The student is connected to an ecg to monitor their heart rate, which can be compared to the heart rate the tracker provides, Thiebaud said.
“Then we have another machine called the metabolic cart,” Thiebaud said. “They put basically a kind of mask on and they breathe in air and they expire their air. Then we measure how much oxygen they consumed during that exercise and from that information we can estimate how much energy they’re expending.”
The metabolic cart is used to estimate the amount of calories burned during the experiment and that number is later compared to the calorie expenditure that tracker displays, Thiebaud said.
“It’s about 15 minutes total of exercise so it’s a little bit more structured experiment,” Thiebaud said. “But sometimes you know people just aren’t always on a treadmill but for these particular ones that’s where we were.”
The experiment requires each person to wear the three trackers and the metabolic cart mask, and be hooked up to an ECG, Thiebaud said. They then walk for three minutes at 2 mph, 3 mph, 4 mph, 5 mph, and 6 mph consecutively.
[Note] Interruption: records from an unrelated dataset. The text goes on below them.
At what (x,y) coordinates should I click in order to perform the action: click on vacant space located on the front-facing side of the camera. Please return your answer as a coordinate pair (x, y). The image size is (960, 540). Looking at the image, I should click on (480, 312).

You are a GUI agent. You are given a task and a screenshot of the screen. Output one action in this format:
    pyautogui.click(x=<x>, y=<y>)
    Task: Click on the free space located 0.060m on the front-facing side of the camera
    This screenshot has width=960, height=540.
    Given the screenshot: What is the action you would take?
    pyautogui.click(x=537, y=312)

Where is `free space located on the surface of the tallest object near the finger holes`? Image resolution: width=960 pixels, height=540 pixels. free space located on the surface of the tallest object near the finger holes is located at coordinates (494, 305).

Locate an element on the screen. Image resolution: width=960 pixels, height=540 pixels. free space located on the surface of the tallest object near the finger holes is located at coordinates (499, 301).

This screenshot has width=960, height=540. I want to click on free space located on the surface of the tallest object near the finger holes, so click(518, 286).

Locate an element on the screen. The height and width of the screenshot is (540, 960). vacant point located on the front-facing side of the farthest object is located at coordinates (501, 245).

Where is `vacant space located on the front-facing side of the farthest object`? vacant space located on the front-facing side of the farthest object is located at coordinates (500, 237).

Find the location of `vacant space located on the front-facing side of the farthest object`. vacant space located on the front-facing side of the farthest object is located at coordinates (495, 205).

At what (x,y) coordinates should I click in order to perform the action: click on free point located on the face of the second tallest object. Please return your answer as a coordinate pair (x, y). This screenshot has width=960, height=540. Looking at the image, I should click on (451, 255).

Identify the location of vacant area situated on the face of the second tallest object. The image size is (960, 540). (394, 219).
Their heart rate and energy expenditure is monitored once every minute during the experiment.
“We still need to get more data but the one that seems from our data right now to be the best at heartrate is going to probably be the Fitbit or the TomTom,” he said.
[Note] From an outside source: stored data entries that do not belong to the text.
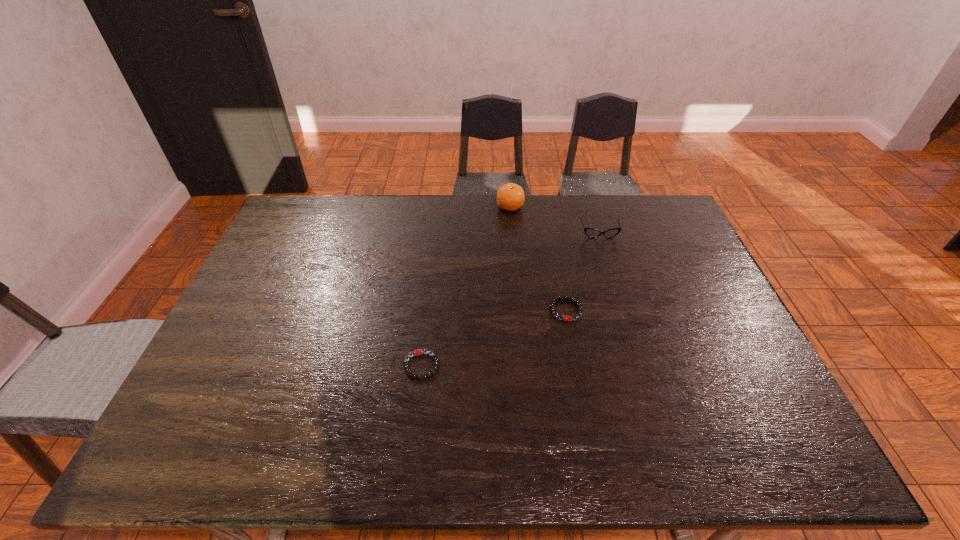
Locate an element on the screen. The image size is (960, 540). vacant space that's between the farthest object and the farther bracelet is located at coordinates (538, 258).

The image size is (960, 540). I want to click on free space between the nearest object and the tallest object, so click(466, 286).

At what (x,y) coordinates should I click in order to perform the action: click on vacant space that's between the farthest object and the spectacles. Please return your answer as a coordinate pair (x, y). This screenshot has width=960, height=540. Looking at the image, I should click on (555, 220).

I want to click on free spot between the right bracelet and the left bracelet, so click(x=493, y=338).

Image resolution: width=960 pixels, height=540 pixels. What are the coordinates of `free point between the second nearest object and the left bracelet` in the screenshot? It's located at (493, 338).

Identify the location of free space between the left bracelet and the second tallest object. The height and width of the screenshot is (540, 960). (511, 299).

The image size is (960, 540). What are the coordinates of `vacant region between the third object from right to left and the leftmost object` in the screenshot? It's located at (466, 286).

You are a GUI agent. You are given a task and a screenshot of the screen. Output one action in this format:
    pyautogui.click(x=<x>, y=<y>)
    Task: Click on the vacant space in between the nearer bracelet and the farther bracelet
    
    Given the screenshot: What is the action you would take?
    pyautogui.click(x=493, y=338)

At what (x,y) coordinates should I click in order to perform the action: click on free space between the left bracelet and the right bracelet. Please return your answer as a coordinate pair (x, y). The height and width of the screenshot is (540, 960). Looking at the image, I should click on (493, 338).

In order to click on vacant space in between the clementine and the third farthest object in this screenshot , I will do click(x=538, y=258).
The Fitbit and Microsoft Band did well at calculating energy expenditure while the TomTom didn’t provide as accurate calorie data, Thiebaud said.
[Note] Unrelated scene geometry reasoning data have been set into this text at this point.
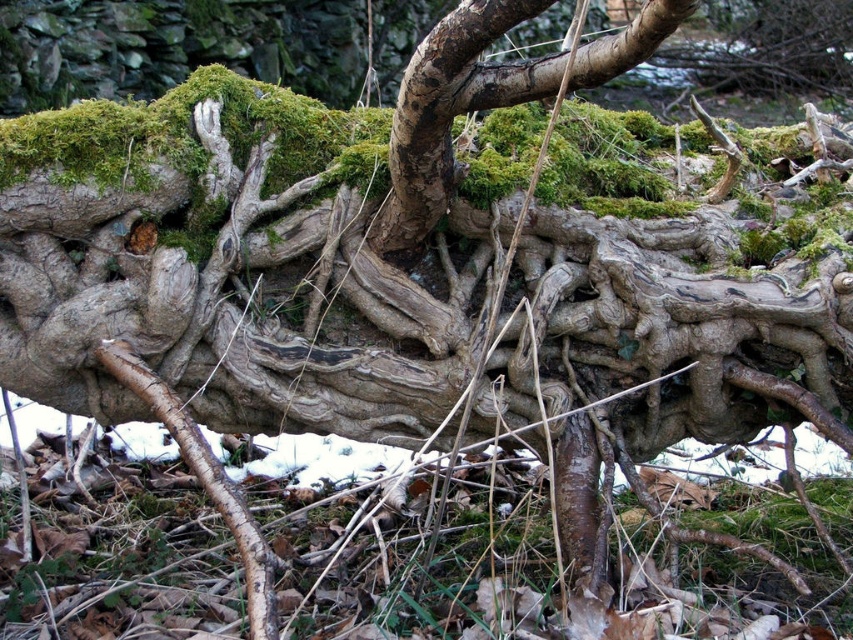
Question: Can you confirm if green mossy bark at center is bigger than barky brown root at lower left?

Choices:
 (A) yes
 (B) no

Answer: (B)

Question: Observing the image, what is the correct spatial positioning of green mossy bark at center in reference to barky brown root at lower left?

Choices:
 (A) above
 (B) below

Answer: (A)

Question: Which of the following is the farthest from the observer?

Choices:
 (A) (228, 490)
 (B) (495, 16)

Answer: (A)

Question: Which point is farther from the camera taking this photo?

Choices:
 (A) coord(405,77)
 (B) coord(259,540)

Answer: (B)

Question: Observing the image, what is the correct spatial positioning of green mossy bark at center in reference to barky brown root at lower left?

Choices:
 (A) right
 (B) left

Answer: (A)

Question: Among these points, which one is nearest to the camera?

Choices:
 (A) (479, 51)
 (B) (265, 545)

Answer: (A)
“Which one to buy is always the question though,” Thiebaud said. “So that’s what we’re trying to help people figure out. Once we get some more data we’ll have a better more conclusive result.”
The TomTom and Fitbit compared to the Microsoft Band are usually better at monitoring heart rate. But the Fitbit and Microsoft Band are better at calculating energy expenditures, Thiebaud said.
The five students he is doing the research with, he said, “have been a huge part of this project and I really thank them for putting in the time and effort. They’ve all been really big contributors in helping to get it figured out to collect the data so they’ve been great.”
Fitness trackers are just really convenient and it’s great that they can be worn as a watch, freshman psychology major Trudy Allen said.
“I like wearing [my tracker] for golf. Since I’m on the golf team it notifies me when I get text messages, emails and snap chats,” Allen said.
They’re fun to use and it’s exciting to see how much exercise she’s gotten in a day, Allen said.
“I use it when I’m running and golfing basically, I like it since it lets me know how far I’ve run and how active I’ve been throughout the day,” Allen said.
Allen said she likes the Apple Watch because it has a bigger face and lets her interact with her phone more than the other trackers.
Freshman criminal justice major Tyler King said the pedometer feature most trackers have motivates her to get up and moving.
“I have the fitbit charge so I’m really interested to know how accurate the Fitbit products compare to the other types of trackers,” King said. “The Fitbit works as motivation for me to try and be healthier.”